As we explained earlier, the term level refers to one layer of nodes. For example, in Figure 8-1, the root node (consisting of employee KING) is level 1. The next layer (employees JONES, BLAKE, CLARK) is level 2, and so forth. Oracle provides a pseudocolumn, LEVEL, to represent these levels in a hierarchy tree. Whenever you use the START WITH . . . CONNECT BY clauses in a hierarchical query, you can use the pseudocolumn LEVEL to return the level number for each row returned by the query.
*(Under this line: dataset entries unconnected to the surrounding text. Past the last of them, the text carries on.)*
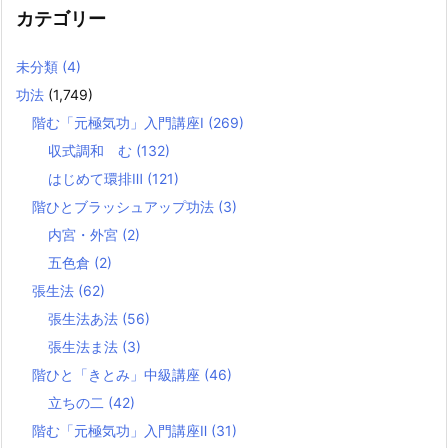
カテゴリー
未分類
(4)
功法
(1,749)
階む「元極気功」入門講座Ⅰ
(269)
収式調和 む
(132)
はじめて環排Ⅲ
(121)
階ひとブラッシュアップ功法
(3)
内宮・外宮
(2)
五色倉
(2)
張生法
(62)
張生法あ法
(56)
張生法ま法
(3)
階ひと「きとみ」中級講座
(46)
立ちの二
(42)
階む「元極気功」入門講座Ⅱ
(31)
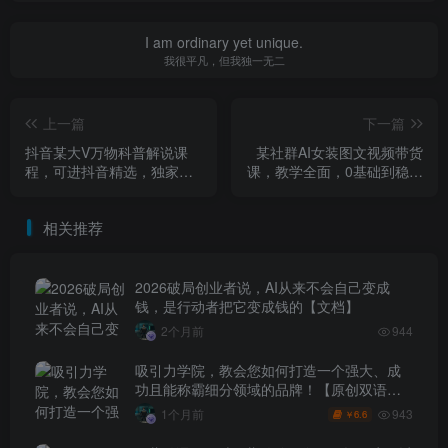
I am ordinary yet unique.
我很平凡，但我独一无二
上一篇
下一篇
抖音某大V万物科普解说课
某社群AI女装图文视频带货
程，可进抖音精选，独家内
课，教学全面，0基础到稳定
容，超干货教学，助你涨粉
出单，含抖音快速起号涨粉
又賺钱
+拉流教学
相关推荐
2026破局创业者说，AI从来不会自己变成
钱，是行动者把它变成钱的【文档】
2个月前
944
吸引力学院，教会您如何打造一个强大、成
功且能称霸细分领域的品牌！【原创双语字
幕】
943
1个月前
6.6
￥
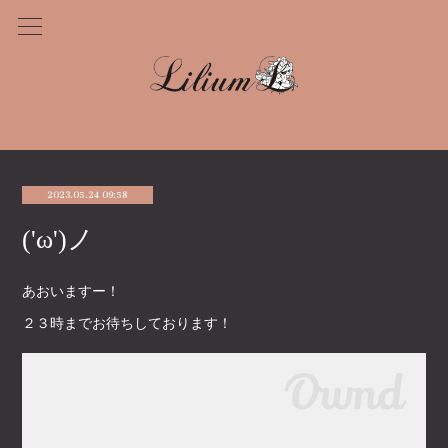
2023.05.24 09:58
('ω')ノ
あおいますー！
２３時までお待ちしております！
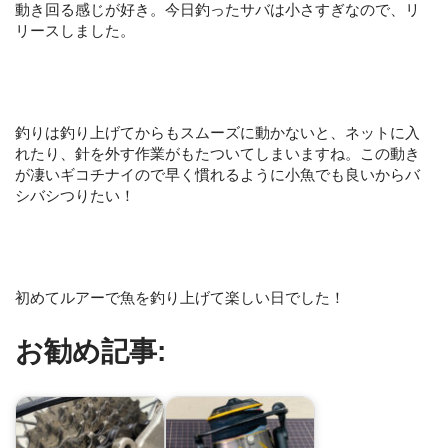
動き回る感じが好き。今日釣ったサバは小さすぎなので、リ
リースしました。
釣りは釣り上げてからもスムーズに動かないと、ネットに入
れたり、針を外す作業がもたついてしまいますね。この動き
が凄いギコチナイので早く慣れるように小魚でも良いからバ
シバシつりたい！
初めてルアーで魚を釣り上げて楽しい日でした！
お勧め記事:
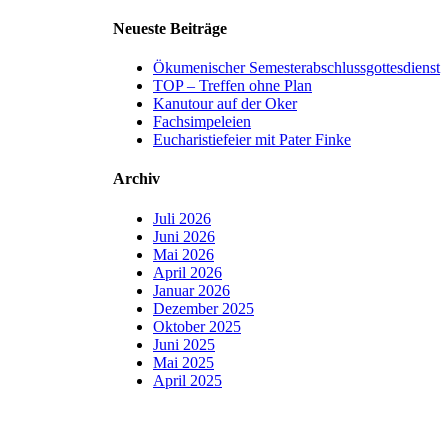
Neueste Beiträge
Ökumenischer Semesterabschlussgottesdienst
TOP – Treffen ohne Plan
Kanutour auf der Oker
Fachsimpeleien
Eucharistiefeier mit Pater Finke
Archiv
Juli 2026
Juni 2026
Mai 2026
April 2026
Januar 2026
Dezember 2025
Oktober 2025
Juni 2025
Mai 2025
April 2025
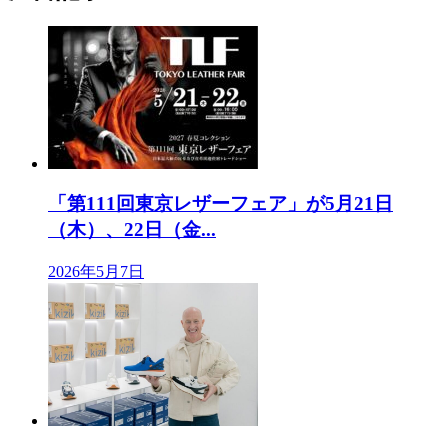
「第111回東京レザーフェア」が5月21日
（木）、22日（金...
2026年5月7日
The following example illustrates the use of the LEVEL pseudocolumn:
SELECT level, lname, emp_id, manager_emp_id FROM employee START WITH manager_emp_id IS NULL CONNECT BY manager_emp_id = PRIOR emp_id; LEVEL LNAME EMP_ID MANAGER_EMP_ID ---------- -------------------- ---------- -------------- 1 KING 7839 2 JONES 7566 7839 3 SCOTT 7788 7566 4 ADAMS 7876 7788 3 FORD 7902 7566 4 SMITH 7369 7902 2 BLAKE 7698 7839 3 ALLEN 7499 7698 3 WARD 7521 7698 3 MARTIN 7654 7698 3 TURNER 7844 7698 3 JAMES 7900 7698 2 CLARK 7782 7839 3 MILLER 7934 7782 14 rows selected.
Note that each employee is now associated with a number, represented by the pseudocolumn LEVEL, that corresponds to that employee's level in the organization chart (see Figure 8-1).